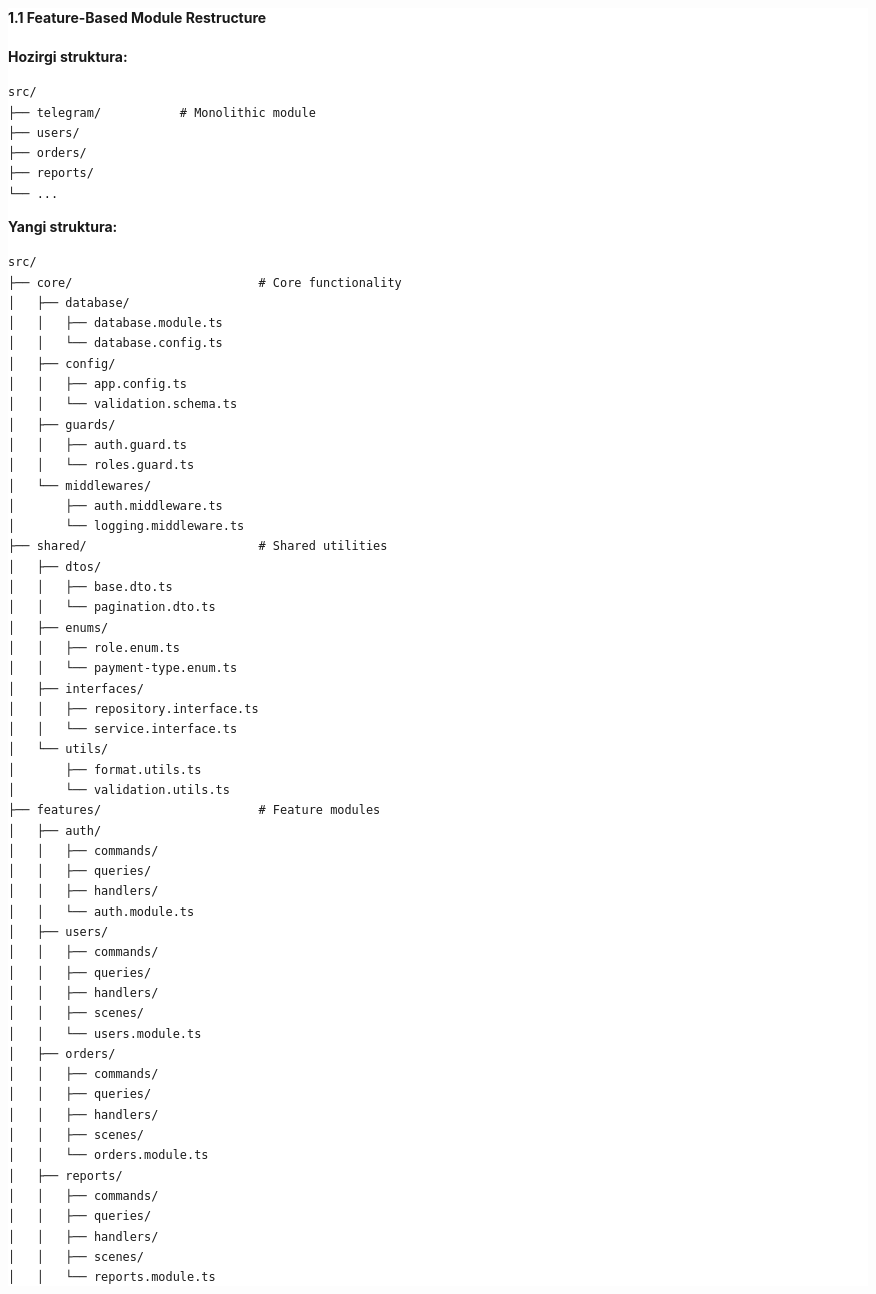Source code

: #### 1.1 Feature-Based Module Restructure

**Hozirgi struktura:**
```
src/
├── telegram/           # Monolithic module
├── users/
├── orders/
├── reports/
└── ...
```

**Yangi struktura:**
```
src/
├── core/                          # Core functionality
│   ├── database/
│   │   ├── database.module.ts
│   │   └── database.config.ts
│   ├── config/
│   │   ├── app.config.ts
│   │   └── validation.schema.ts
│   ├── guards/
│   │   ├── auth.guard.ts
│   │   └── roles.guard.ts
│   └── middlewares/
│       ├── auth.middleware.ts
│       └── logging.middleware.ts
├── shared/                        # Shared utilities
│   ├── dtos/
│   │   ├── base.dto.ts
│   │   └── pagination.dto.ts
│   ├── enums/
│   │   ├── role.enum.ts
│   │   └── payment-type.enum.ts
│   ├── interfaces/
│   │   ├── repository.interface.ts
│   │   └── service.interface.ts
│   └── utils/
│       ├── format.utils.ts
│       └── validation.utils.ts
├── features/                      # Feature modules
│   ├── auth/
│   │   ├── commands/
│   │   ├── queries/
│   │   ├── handlers/
│   │   └── auth.module.ts
│   ├── users/
│   │   ├── commands/
│   │   ├── queries/
│   │   ├── handlers/
│   │   ├── scenes/
│   │   └── users.module.ts
│   ├── orders/
│   │   ├── commands/
│   │   ├── queries/
│   │   ├── handlers/
│   │   ├── scenes/
│   │   └── orders.module.ts
│   ├── reports/
│   │   ├── commands/
│   │   ├── queries/
│   │   ├── handlers/
│   │   ├── scenes/
│   │   └── reports.module.ts
```
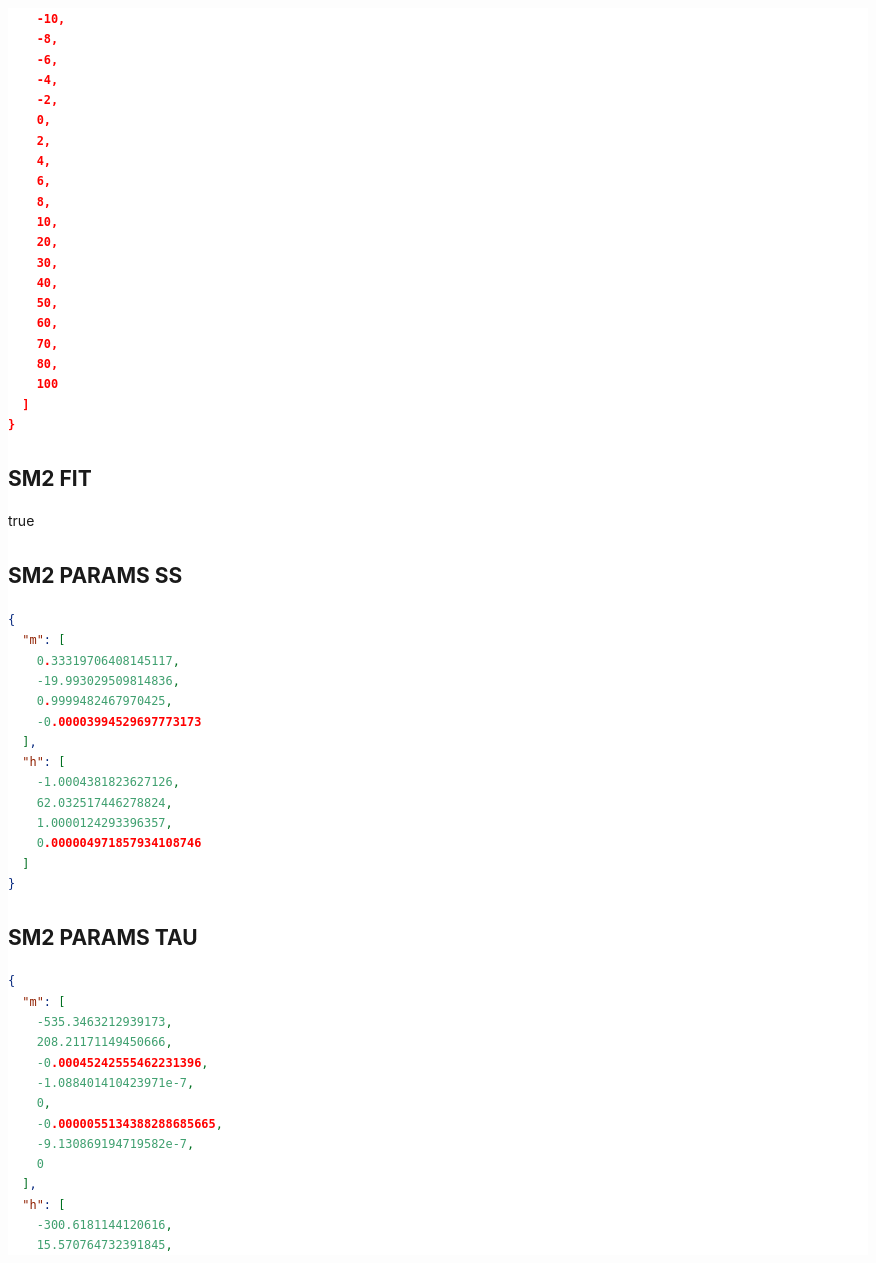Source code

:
 ```json
    -10,
    -8,
    -6,
    -4,
    -2,
    0,
    2,
    4,
    6,
    8,
    10,
    20,
    30,
    40,
    50,
    60,
    70,
    80,
    100
  ]
}
```

## SM2 FIT

true

## SM2 PARAMS SS

```json
{
  "m": [
    0.33319706408145117,
    -19.993029509814836,
    0.9999482467970425,
    -0.00003994529697773173
  ],
  "h": [
    -1.0004381823627126,
    62.032517446278824,
    1.0000124293396357,
    0.000004971857934108746
  ]
}
```

## SM2 PARAMS TAU

```json
{
  "m": [
    -535.3463212939173,
    208.21171149450666,
    -0.00045242555462231396,
    -1.088401410423971e-7,
    0,
    -0.0000055134388288685665,
    -9.130869194719582e-7,
    0
  ],
  "h": [
    -300.6181144120616,
    15.570764732391845,
```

◇ ◇ ◇ ◇ ◇

* YOUR OBJECTIVE
Of the lines above, copy each one that contains the word "struktura".

* EXERCISE SOLUTION
**Hozirgi struktura:**
**Yangi struktura:**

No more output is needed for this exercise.